Good Samaritans saved the day

Photo for representational purpose only.



Lt Gen Raj Sujlana (retd)

THE pitfalls of overdependence on technology were offset by the strong bonds of brotherhood during my trip to New Delhi. The ubiquitous mobile phone is an integral part of our lives; it is one’s passport to almost everything. Such is the reliance on it that without one, even routine chores can come to a standstill. I realised this the other day when I landed in a tricky situation.

I arrived by cab at New Delhi railway station, only to be engulfed in the confused web of traffic that welcomes all passengers. I paid the cabbie and walked hurriedly to avoid missing the train. A little distance away, I reached for my phone, but there was no sign of it. I had possibly left it in the cab. I raced back, but the cab was nowhere to be seen. Reality struck: I neither had a virtual ticket nor a hard copy of it. I was stranded. I recalled the lines: ‘Technology has brought us closer, then made us more distant. Made us more aware, then made us doubtful of ourselves.’ Whom to call and how? The saving grace was my wallet, which contained cash and debit cards.

I spotted two cabbies with mobile phones. I walked up to them and spelt out my problem. I asked if they could call on my phone number. ‘Number bolo,’ Vikas and his partner said in unison. Two attempts got no response. They asked me for the cab number and the driver’s name. I remembered that it was Sunil. That’s a very common name, they said. Still, the cab centre was called, but without luck.

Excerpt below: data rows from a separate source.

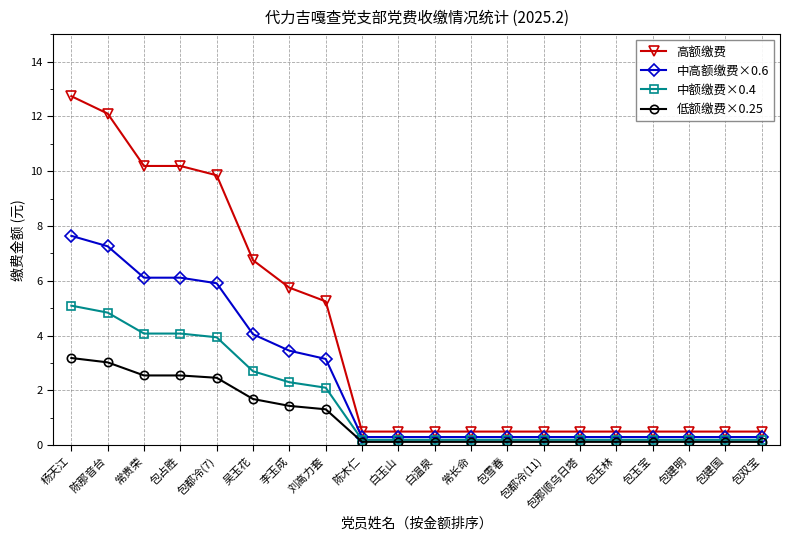

True or false: 中额缴费×0.4 and 高额缴费 intersect in this chart.

False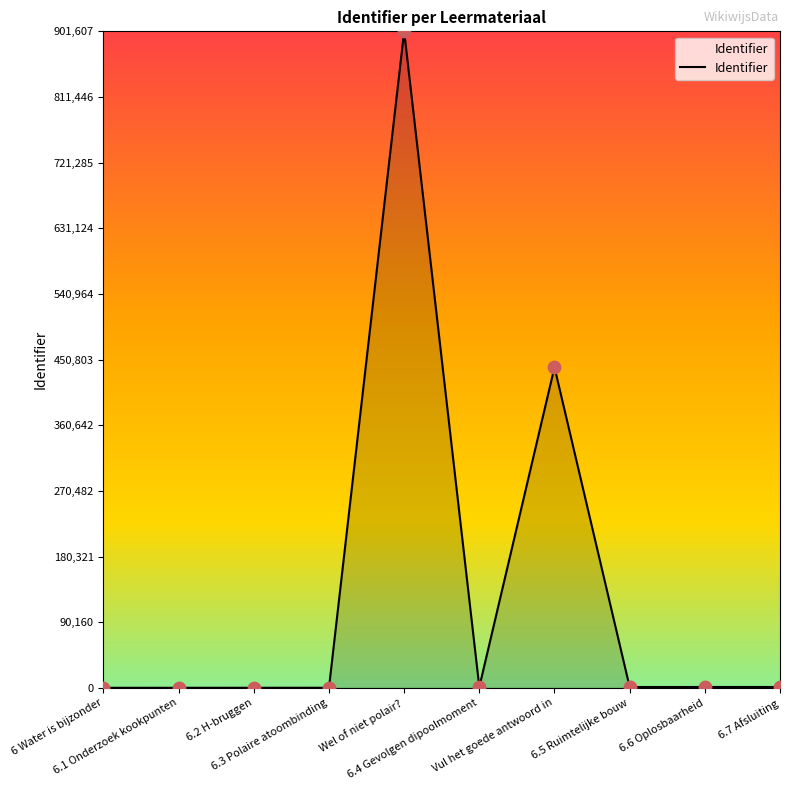

What is the change in value from 6 Water is bijzonder to 6.6 Oplosbaarheid?

+1106.9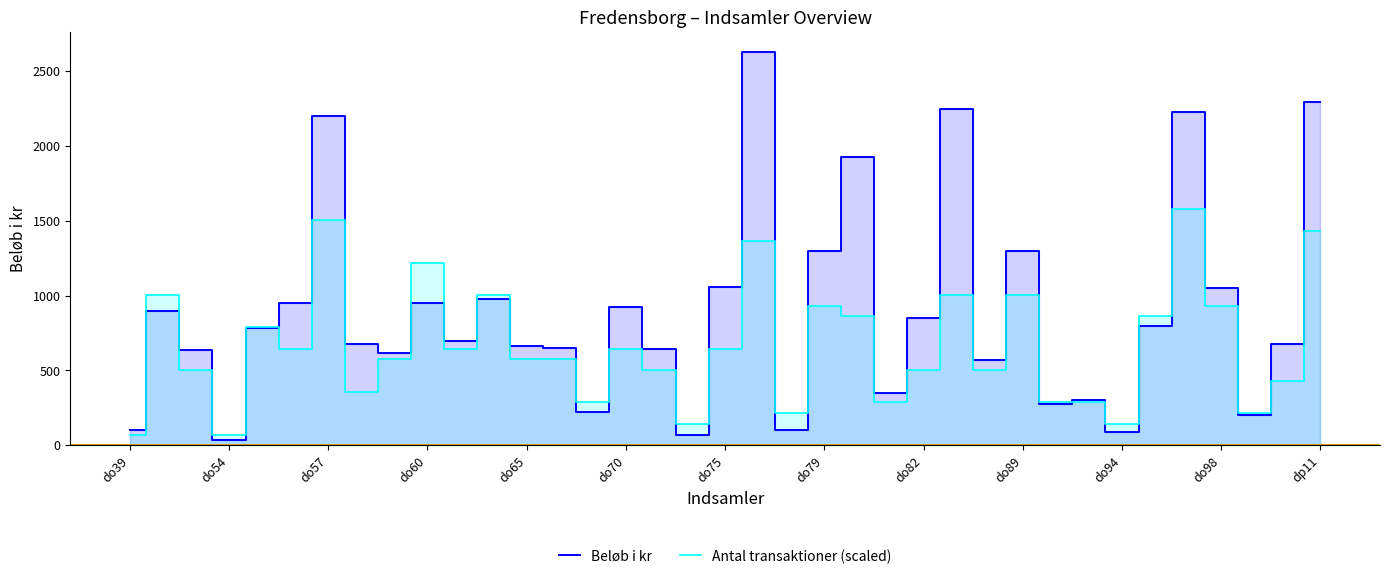

Which series has the largest range (max minus min)?

Beløb i kr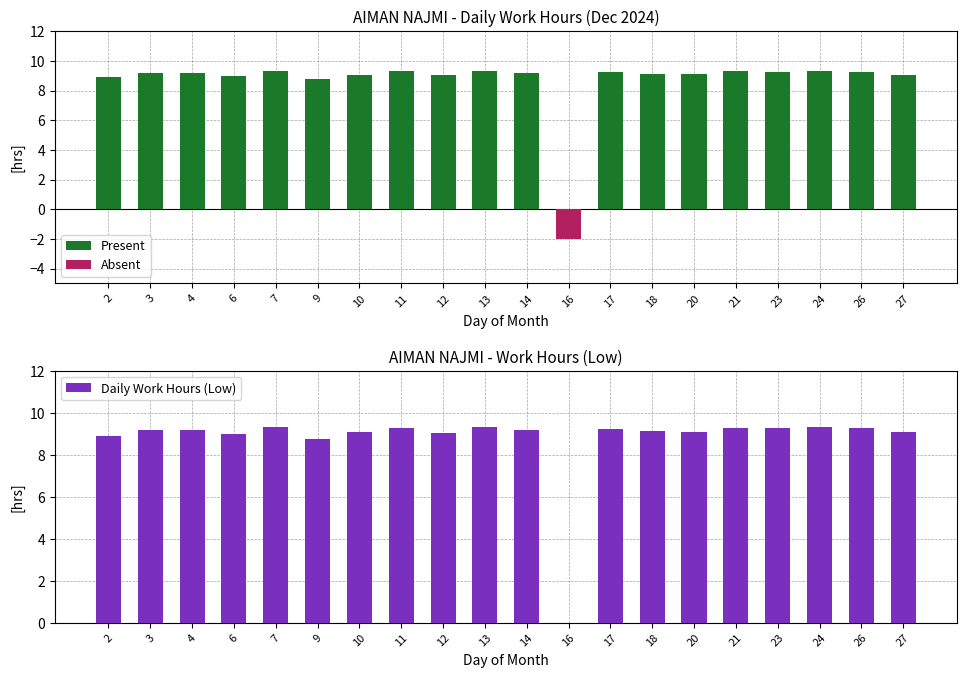

At which category does the chart reach its peak across all series?

24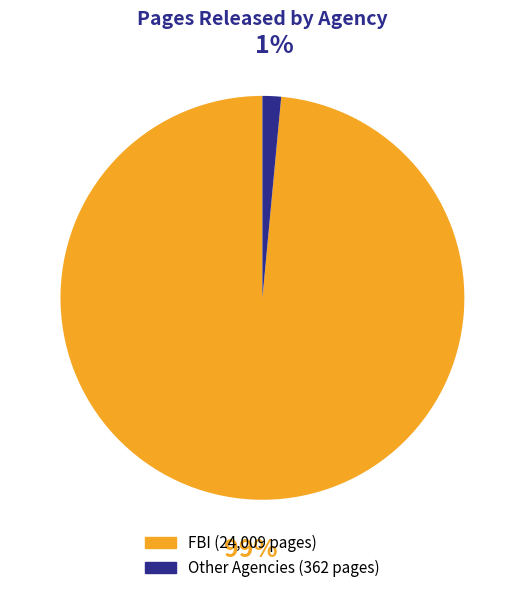

Is there a majority slice in this chart?

Yes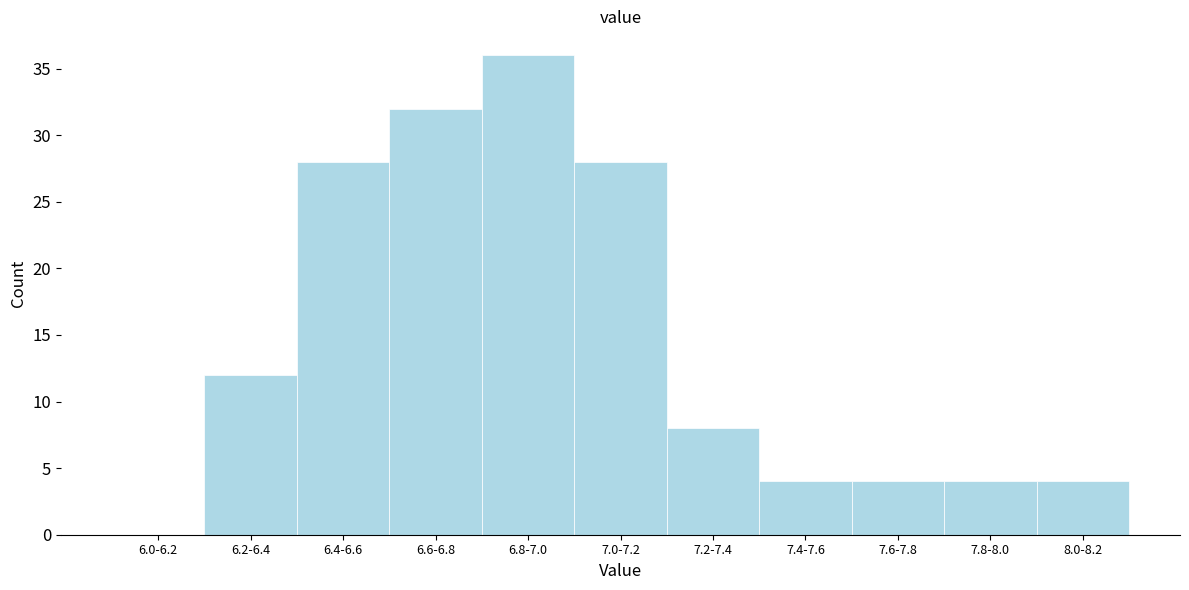

Reading left to right, what are all the values shown in this chart?

6.0-6.2=0	6.2-6.4=12	6.4-6.6=28	6.6-6.8=32	6.8-7.0=36	7.0-7.2=28	7.2-7.4=8	7.4-7.6=4	7.6-7.8=4	7.8-8.0=4	8.0-8.2=4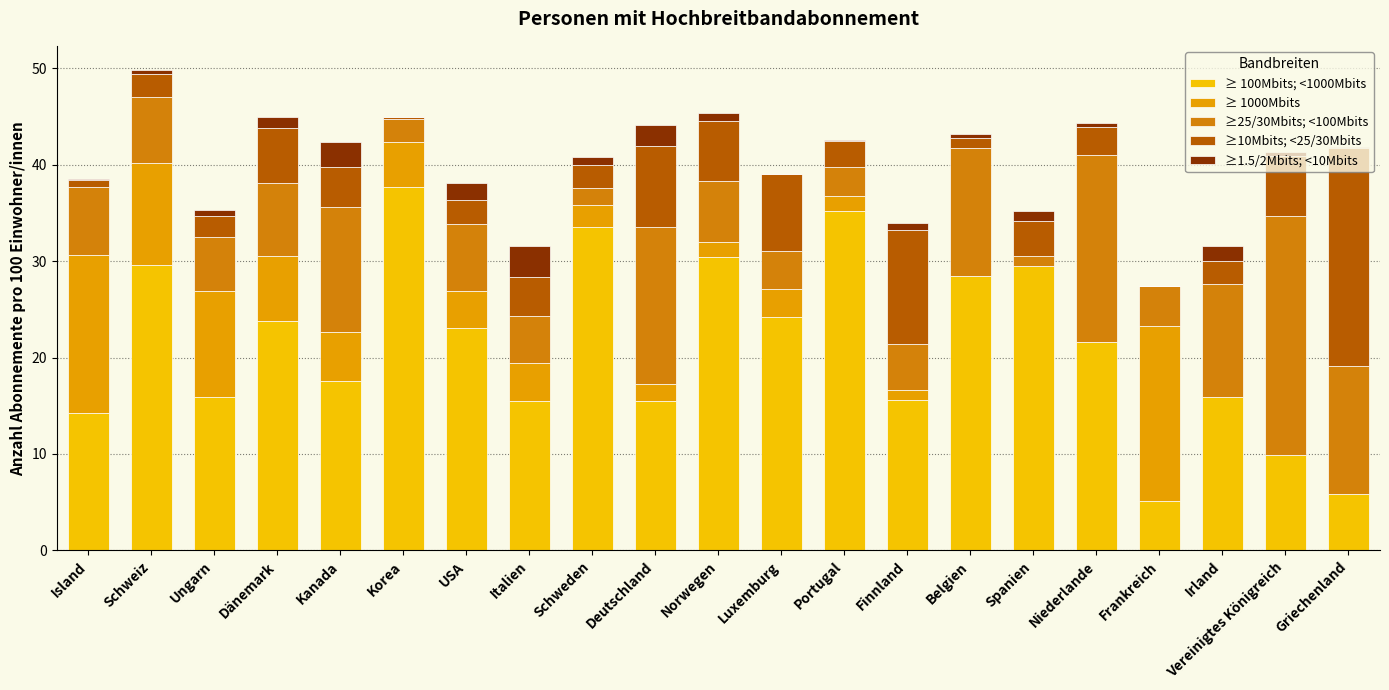

Are the bars grouped side by side (vs. stacked)?

No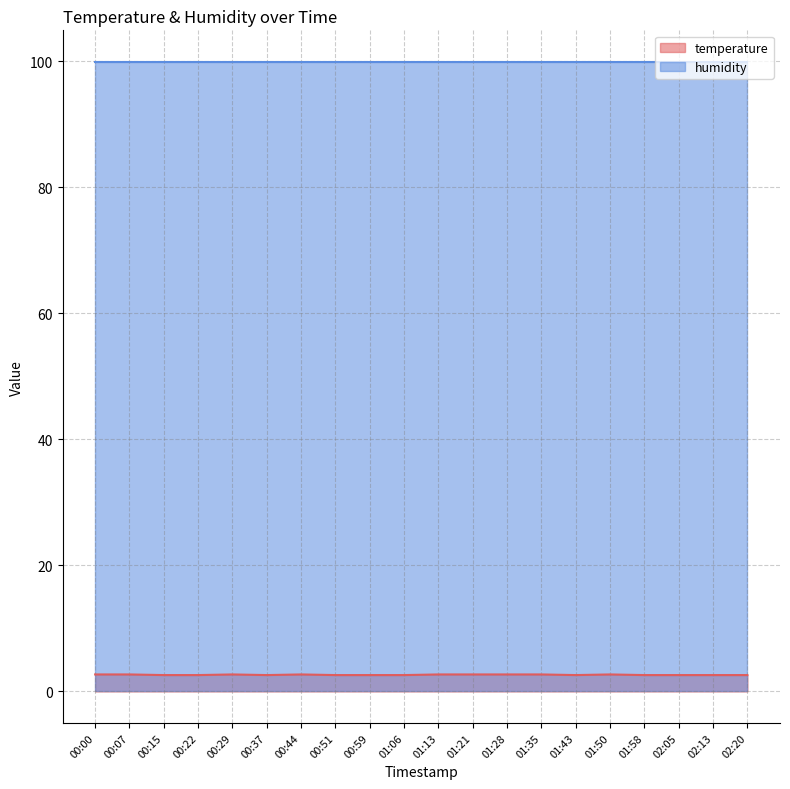

Which label corresponds to the largest value in the chart?

00:00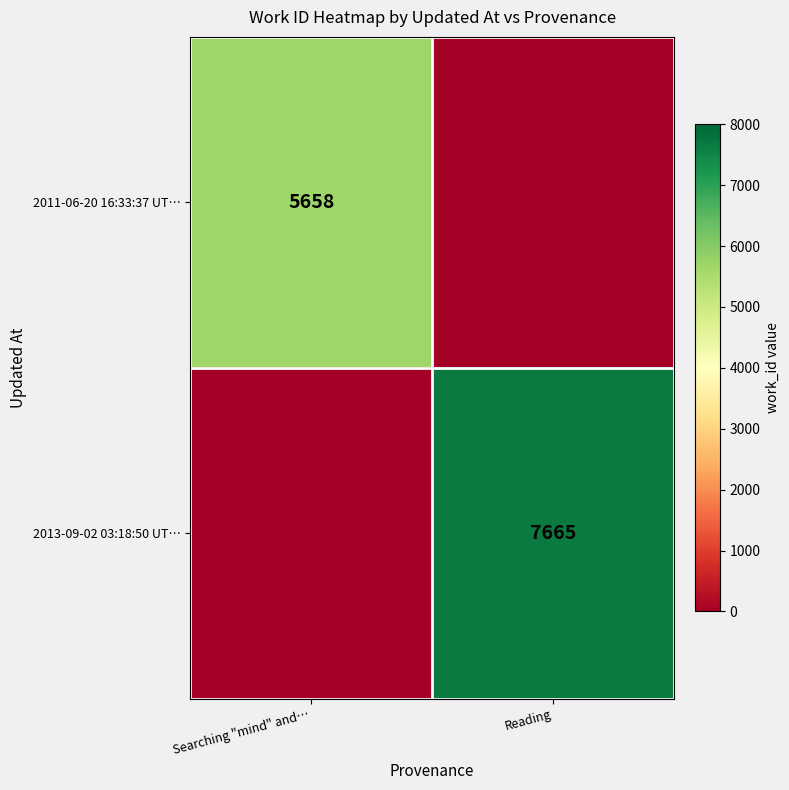

What is the total value across all series at Searching "mind" and…?

5658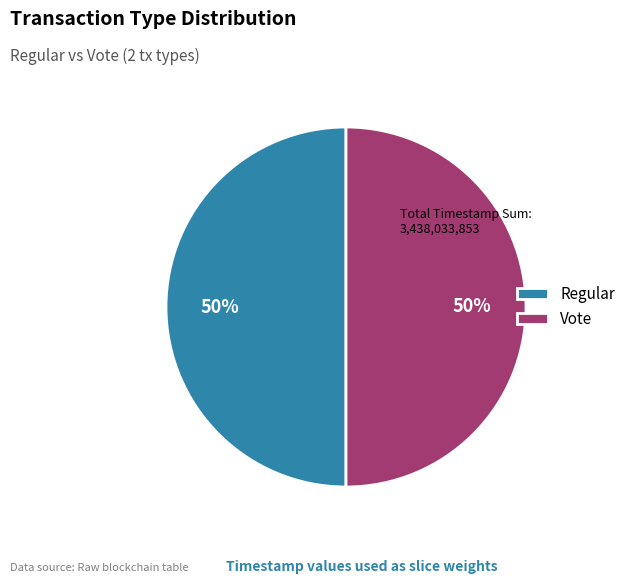

The Regular slice represents 50% of the pie. True or false?

True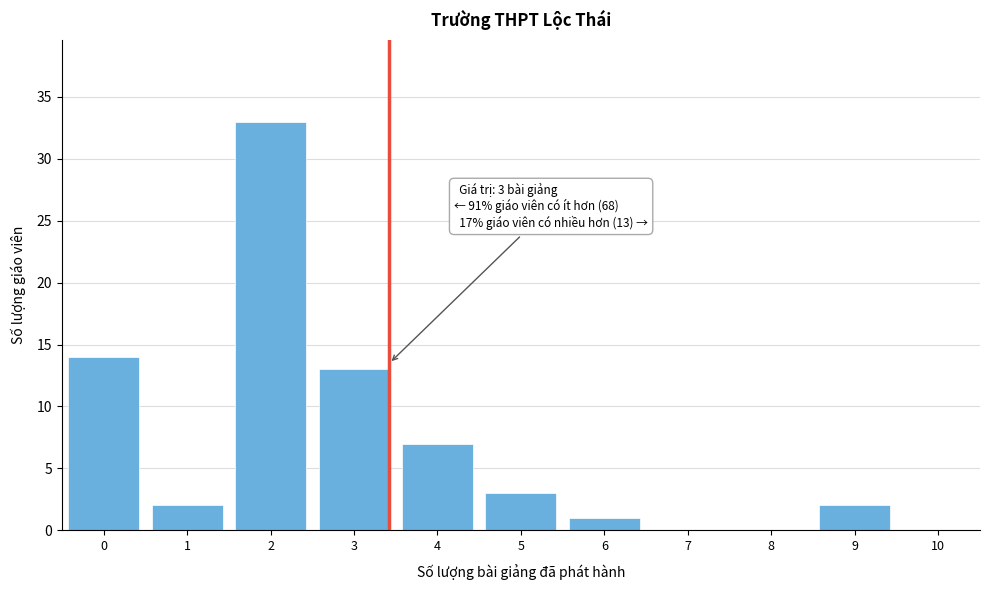

Reading left to right, list all the values displayed in this chart.

0=14	1=2	2=33	3=13	4=7	5=3	6=1	7=0	8=0	9=2	10=0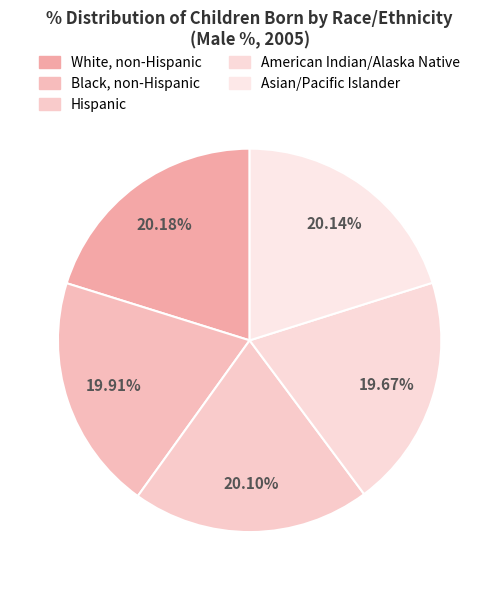

True or false: American Indian/Alaska Native accounts for 20% of the total.

True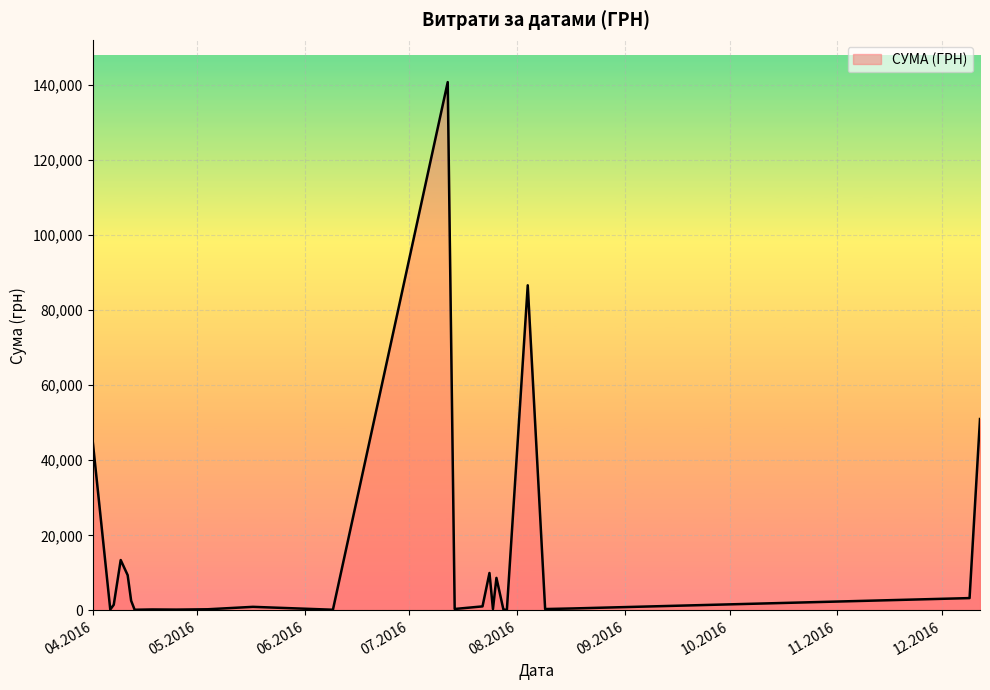

What is the greatest value displayed?

140706.2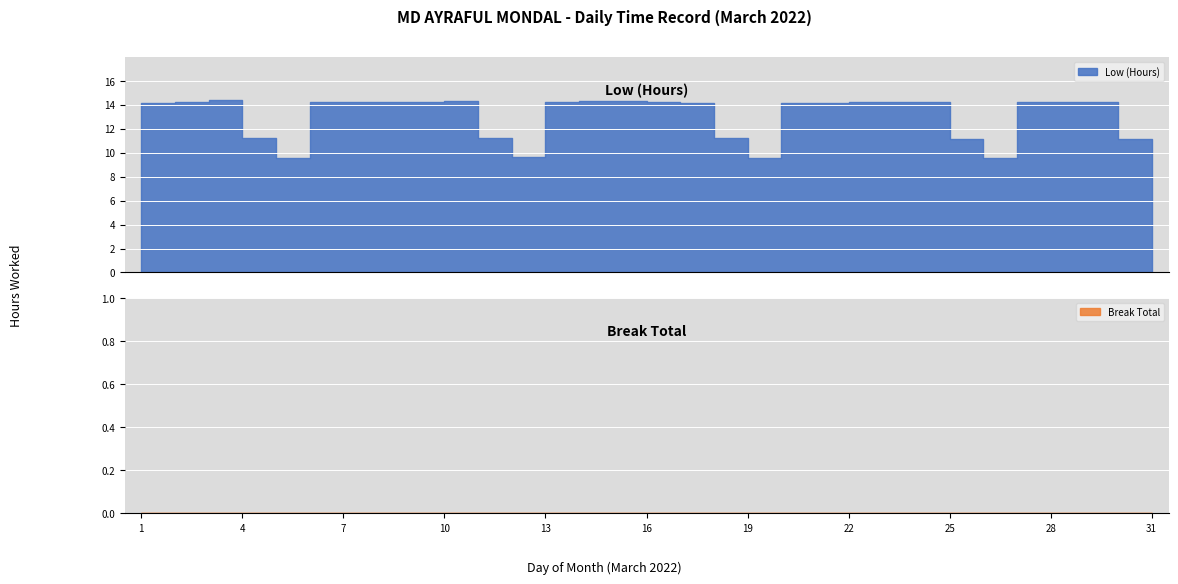

At which label does Break Total reach its peak?

1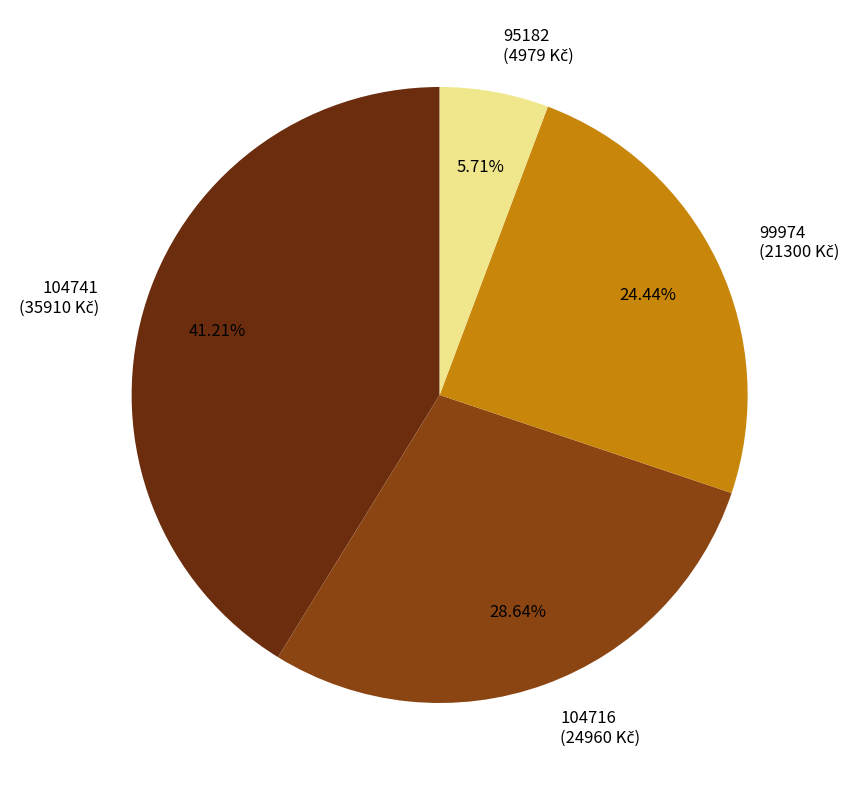

What percentage is the 95182 slice, to the nearest percent?

6%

I then requested the cabbies to make one last try. Lo and behold, Sunil responded! Thereafter, with military precision, the two drivers coordinated with each other. We three met at a mutually convenient place. I had my phone back. Indebted to Sunil, I offered him money, but he refused, saying that he had helped me without expecting anything in return. Wishing me well, he drove off. Then Vikas said: ‘Uncleji, get inside the cab. I will drop you back at the station, lest you should miss the train.’ He did the needful. I requested him to accept a token of my appreciation, but he too refused it, saying that he had done it as a goodwill gesture and not to cash in on my predicament. The best that I could do was offer a silent prayer for these down-to-earth Good Samaritans.

When most would have avoided getting involved, they went out of their way to help. In their act of compassion and empathy, they followed the dictum: ‘Be nice to people… maybe it will be unappreciated, unreciprocated or ignored, but spread the love anyway. We rise by lifting others.’ Back home, I called both to thank them, but could only contact Vikas. ‘Sir, your call has made my day. It means much more to me than the money you offered,’ he said. Here was a stranger who had proved no less helpful than a friend.